The old knotty pine paneling suits it and all of his vintage Western touches look at home here.
These 1950s cowgirl boots that RH's father had custom made for his wife (RH's stepmother), take center stage here. Our daughter used to wear them.
There are other Western reminders in RH's bedroom.
Let's put some Texas swing music on and show you around.
My Texan is proud of his roots. His mother's father's father's father, a French Huguenot, settled in Texas in 1833. We used his first name for one of our sons but couldn't quite get up our nerve to name one after his middle name:
Ptolemy
RH is also proud of his other heritage. His mother's mother was a Cherokee.
Here's a photograph of RH with his beautiful mother, older brother and little sister taken with Tex Ritter, one of the early "singing cowboys" in many movies. The photograph was taken about a year after Tex Ritter's "Do Not Forsake Me, Oh My Darling" won an Oscar for Best Song in the movie High Noon.
My husband remembers Mr. Ritter telling him "Don't touch the gun, son."
I gave RH this vintage steer horn mirror for Christmas many years ago, paying for it on layaway at an antique store.
For a while I tried to corner the market on these little china cowboy hats.

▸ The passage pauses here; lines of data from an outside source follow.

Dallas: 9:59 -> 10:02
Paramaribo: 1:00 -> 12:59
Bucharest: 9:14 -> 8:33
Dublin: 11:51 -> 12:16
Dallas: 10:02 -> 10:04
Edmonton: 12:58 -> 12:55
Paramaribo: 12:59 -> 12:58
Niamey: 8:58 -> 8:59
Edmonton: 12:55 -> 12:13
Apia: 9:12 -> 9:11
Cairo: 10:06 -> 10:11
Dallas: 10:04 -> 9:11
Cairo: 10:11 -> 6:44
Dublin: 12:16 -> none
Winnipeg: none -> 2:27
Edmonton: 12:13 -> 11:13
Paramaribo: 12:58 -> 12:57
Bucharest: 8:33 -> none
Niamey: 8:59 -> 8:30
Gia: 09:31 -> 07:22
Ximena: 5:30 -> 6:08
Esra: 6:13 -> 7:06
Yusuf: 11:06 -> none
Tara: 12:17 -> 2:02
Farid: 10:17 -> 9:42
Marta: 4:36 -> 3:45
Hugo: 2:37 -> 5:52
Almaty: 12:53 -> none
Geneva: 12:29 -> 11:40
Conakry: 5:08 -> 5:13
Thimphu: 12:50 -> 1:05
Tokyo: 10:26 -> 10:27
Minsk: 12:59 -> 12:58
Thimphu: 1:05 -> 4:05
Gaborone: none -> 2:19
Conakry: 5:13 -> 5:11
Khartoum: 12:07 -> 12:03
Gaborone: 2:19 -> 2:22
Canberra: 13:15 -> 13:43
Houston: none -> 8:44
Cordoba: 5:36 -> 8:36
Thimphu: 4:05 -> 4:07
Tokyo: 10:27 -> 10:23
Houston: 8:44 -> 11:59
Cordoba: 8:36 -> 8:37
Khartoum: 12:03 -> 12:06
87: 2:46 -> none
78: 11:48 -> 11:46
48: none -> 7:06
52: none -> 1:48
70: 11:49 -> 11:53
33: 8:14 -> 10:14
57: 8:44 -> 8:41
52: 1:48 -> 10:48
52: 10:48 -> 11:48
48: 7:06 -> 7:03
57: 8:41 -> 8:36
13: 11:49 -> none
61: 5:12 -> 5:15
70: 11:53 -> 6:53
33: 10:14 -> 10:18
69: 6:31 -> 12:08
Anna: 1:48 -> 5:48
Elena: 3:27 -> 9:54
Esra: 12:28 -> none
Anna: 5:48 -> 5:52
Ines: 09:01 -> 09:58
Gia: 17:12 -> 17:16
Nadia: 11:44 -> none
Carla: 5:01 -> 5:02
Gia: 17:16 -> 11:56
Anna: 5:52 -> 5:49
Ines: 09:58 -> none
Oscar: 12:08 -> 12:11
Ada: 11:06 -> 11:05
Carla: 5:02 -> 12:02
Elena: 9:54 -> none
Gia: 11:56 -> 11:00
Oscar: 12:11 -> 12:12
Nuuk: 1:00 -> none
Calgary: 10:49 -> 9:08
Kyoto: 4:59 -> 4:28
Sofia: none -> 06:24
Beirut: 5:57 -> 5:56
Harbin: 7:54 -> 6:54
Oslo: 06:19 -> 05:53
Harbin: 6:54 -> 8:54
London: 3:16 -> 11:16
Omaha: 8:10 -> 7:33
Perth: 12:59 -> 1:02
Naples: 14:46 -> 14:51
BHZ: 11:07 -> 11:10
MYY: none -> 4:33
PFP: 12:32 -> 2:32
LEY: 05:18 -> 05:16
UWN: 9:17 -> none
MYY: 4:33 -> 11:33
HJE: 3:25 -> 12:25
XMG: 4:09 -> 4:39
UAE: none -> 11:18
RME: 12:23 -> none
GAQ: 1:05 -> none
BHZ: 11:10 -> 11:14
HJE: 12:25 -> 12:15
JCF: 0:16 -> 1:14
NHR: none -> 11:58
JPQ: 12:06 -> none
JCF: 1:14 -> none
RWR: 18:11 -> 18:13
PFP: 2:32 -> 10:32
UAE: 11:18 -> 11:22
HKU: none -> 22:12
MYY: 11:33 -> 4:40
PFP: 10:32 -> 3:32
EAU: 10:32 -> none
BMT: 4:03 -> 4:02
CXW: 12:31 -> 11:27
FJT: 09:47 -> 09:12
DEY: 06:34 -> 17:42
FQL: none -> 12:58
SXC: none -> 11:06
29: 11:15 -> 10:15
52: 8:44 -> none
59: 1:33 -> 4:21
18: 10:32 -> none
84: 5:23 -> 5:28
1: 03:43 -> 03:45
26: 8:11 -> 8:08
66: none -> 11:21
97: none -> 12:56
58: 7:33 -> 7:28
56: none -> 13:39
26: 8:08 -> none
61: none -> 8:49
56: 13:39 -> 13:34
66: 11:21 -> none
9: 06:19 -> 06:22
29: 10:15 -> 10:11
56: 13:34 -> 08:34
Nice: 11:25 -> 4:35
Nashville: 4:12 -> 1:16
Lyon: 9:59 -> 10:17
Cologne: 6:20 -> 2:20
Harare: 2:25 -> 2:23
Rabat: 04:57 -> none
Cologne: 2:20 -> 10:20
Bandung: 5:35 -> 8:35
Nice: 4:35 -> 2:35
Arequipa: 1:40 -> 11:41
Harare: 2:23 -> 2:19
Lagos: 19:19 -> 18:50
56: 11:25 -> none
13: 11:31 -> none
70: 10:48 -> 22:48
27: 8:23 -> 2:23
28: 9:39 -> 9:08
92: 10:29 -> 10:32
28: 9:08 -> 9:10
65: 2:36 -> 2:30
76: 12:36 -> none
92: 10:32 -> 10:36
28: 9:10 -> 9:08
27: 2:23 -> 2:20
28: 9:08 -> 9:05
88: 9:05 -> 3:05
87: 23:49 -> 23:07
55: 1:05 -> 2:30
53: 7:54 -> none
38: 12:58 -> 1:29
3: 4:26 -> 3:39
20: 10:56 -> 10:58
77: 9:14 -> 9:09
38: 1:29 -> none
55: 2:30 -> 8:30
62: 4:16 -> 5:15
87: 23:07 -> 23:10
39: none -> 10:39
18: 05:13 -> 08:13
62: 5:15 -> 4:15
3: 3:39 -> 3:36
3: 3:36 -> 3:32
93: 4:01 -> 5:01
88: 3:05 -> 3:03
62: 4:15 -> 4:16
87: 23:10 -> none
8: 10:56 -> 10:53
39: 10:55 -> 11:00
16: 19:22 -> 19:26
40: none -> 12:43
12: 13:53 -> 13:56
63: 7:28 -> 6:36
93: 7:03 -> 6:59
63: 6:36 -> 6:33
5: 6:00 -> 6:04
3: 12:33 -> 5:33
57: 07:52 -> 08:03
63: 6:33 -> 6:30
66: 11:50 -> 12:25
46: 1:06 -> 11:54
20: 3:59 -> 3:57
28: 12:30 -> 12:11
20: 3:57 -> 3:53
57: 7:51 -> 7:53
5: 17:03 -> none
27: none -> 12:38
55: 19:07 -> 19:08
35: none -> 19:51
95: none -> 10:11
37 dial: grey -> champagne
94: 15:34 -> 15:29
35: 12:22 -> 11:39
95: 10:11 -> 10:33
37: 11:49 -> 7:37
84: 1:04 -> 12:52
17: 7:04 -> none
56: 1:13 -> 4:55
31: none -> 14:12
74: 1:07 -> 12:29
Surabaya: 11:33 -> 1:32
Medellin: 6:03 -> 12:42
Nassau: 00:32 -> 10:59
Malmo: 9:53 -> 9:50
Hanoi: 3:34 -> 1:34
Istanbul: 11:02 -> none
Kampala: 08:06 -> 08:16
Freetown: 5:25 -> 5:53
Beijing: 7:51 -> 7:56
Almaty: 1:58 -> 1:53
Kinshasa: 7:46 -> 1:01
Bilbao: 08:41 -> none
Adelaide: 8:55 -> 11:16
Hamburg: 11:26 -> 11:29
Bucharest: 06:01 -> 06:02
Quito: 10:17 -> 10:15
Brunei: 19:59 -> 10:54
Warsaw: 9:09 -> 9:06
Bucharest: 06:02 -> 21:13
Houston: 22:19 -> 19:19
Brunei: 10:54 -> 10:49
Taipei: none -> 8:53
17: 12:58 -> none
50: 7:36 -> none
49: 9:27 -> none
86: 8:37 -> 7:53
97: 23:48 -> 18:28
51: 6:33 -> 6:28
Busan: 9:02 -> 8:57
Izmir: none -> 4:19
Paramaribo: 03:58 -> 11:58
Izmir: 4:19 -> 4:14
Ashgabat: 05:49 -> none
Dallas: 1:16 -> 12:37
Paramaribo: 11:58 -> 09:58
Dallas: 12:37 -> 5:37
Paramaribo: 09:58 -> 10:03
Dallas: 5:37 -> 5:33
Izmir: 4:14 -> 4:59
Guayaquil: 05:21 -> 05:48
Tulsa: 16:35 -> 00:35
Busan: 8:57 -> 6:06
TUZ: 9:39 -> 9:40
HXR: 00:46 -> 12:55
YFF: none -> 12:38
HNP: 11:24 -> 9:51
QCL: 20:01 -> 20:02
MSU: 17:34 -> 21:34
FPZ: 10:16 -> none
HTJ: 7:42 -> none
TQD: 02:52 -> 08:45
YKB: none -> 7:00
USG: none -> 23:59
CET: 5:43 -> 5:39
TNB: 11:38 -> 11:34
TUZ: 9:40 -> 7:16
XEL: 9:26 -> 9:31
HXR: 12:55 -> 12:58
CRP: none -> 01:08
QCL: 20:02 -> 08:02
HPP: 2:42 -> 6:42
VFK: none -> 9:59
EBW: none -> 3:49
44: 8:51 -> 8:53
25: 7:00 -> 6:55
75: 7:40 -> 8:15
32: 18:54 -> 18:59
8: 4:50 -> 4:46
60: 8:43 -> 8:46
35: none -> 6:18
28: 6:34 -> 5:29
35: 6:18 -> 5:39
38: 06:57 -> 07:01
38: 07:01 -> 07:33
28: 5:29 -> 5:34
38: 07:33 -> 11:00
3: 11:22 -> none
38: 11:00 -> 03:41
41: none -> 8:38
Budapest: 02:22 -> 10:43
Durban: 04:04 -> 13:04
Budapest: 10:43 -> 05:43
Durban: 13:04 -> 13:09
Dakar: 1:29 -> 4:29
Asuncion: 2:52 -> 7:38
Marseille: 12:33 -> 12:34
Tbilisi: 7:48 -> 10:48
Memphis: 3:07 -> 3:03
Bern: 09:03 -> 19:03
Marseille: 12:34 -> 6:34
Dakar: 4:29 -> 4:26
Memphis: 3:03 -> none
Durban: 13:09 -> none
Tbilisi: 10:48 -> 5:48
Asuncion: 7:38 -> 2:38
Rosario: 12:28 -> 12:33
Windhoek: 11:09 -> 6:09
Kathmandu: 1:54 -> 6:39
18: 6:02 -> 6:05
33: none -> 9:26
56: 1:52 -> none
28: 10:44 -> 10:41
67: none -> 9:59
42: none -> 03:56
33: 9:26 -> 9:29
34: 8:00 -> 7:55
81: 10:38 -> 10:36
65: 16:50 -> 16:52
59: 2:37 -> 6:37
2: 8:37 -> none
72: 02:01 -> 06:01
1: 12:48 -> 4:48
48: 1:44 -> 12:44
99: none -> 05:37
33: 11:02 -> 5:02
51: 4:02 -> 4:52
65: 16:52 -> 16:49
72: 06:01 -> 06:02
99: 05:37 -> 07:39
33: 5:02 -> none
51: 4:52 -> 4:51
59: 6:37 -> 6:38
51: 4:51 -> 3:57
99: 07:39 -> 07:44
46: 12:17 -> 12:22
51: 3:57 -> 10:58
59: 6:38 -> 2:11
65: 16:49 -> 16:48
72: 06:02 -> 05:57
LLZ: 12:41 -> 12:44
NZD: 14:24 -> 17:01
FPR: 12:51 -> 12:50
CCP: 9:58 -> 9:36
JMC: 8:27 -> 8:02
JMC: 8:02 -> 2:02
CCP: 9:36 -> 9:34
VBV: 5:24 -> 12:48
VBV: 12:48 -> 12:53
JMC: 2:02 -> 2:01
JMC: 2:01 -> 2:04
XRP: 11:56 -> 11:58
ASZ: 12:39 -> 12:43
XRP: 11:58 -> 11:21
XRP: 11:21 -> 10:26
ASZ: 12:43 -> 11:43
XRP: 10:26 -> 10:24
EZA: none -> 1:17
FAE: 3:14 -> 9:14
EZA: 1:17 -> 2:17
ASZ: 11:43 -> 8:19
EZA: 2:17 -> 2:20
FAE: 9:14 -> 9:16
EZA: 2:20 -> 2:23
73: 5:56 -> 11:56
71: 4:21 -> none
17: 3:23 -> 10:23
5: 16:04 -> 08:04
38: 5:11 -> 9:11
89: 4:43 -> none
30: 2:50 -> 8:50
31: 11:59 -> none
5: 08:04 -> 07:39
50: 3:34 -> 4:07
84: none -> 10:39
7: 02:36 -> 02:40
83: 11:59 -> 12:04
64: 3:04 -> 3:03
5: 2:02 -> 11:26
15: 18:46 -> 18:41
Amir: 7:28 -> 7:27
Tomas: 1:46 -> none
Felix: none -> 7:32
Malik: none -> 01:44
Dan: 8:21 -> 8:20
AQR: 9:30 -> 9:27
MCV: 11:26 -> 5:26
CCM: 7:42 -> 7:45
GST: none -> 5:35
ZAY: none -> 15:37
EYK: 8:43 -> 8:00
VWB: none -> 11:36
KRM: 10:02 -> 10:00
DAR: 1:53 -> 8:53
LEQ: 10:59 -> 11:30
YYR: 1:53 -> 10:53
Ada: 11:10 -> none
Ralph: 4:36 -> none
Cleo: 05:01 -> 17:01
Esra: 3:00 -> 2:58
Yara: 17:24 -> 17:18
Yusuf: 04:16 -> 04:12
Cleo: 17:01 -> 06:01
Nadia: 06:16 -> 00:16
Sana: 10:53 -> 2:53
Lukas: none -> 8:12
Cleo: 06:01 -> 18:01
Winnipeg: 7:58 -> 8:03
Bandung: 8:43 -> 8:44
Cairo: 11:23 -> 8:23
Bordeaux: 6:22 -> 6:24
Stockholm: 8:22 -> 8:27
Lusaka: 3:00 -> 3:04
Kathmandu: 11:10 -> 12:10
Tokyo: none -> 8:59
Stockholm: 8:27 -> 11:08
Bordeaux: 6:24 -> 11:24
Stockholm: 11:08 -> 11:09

Our daughter surprised her daddy with this pretty painting one Christmas.
It hangs over his chair.
This picture of Sequoyah and his Cherokee alphabet was a gift from a son.
But the 1960 cancelled check that came with it drawn on the Texas State Bank makes us smile too--$45.50.
I never did get around to baking a cake in this heavy pan shaped like the state of Texas, but it makes a great catchall for little things in his room.
I cut a few herbs to go with some blooms for RH's bed table.
The curtains we found for the bedroom came from Goodwill when we moved here in January.
You might think these curtains don't belong in a Western room but when I spotted four panels I grabbed them. I thought they were just the right touch to give a little old world elegance to the room.
We liked them so much that I found another two panels on eBay after finding a label that they were Burlington, a rare pattern called Monaco Rose Hydrangea.
Another trip to Goodwill produced a Longaberger tabbed curtain that was perfect to cover the wide closet that didn't have a door.
I need to start searching Goodwill again for frames for these 1958 lithographs of famous western artist Charles M. Russell.
I think they'd be perfect lined up vertically between Sequoyah and the Pottery Barn silver mirror the kids gave me for my birthday one year. I thought RH's room needed a little sparkle and swapped mine for his old oval wood framed mirror that seemed to disappear into the knotty pine.
I hope you've enjoyed seeing RH's Western bedroom.
Since I've shown you the listing photos in every other room in our new home, here's what this room looked like when it was for sale.
It seems like Western never goes out of style, it just keeps getting reinvented. Maybe it's because Western is intrinsically an honest-to-goodness American look. How could we do without it?
While we both love the old cowgirl boots in RH's room, and I have used them many times on a Western table as a vase for his birthday dinner, I think that someday I'm going to surprise my Texan with a pair from the King Ranch
collection.
Or should a Texan pick out his own boots?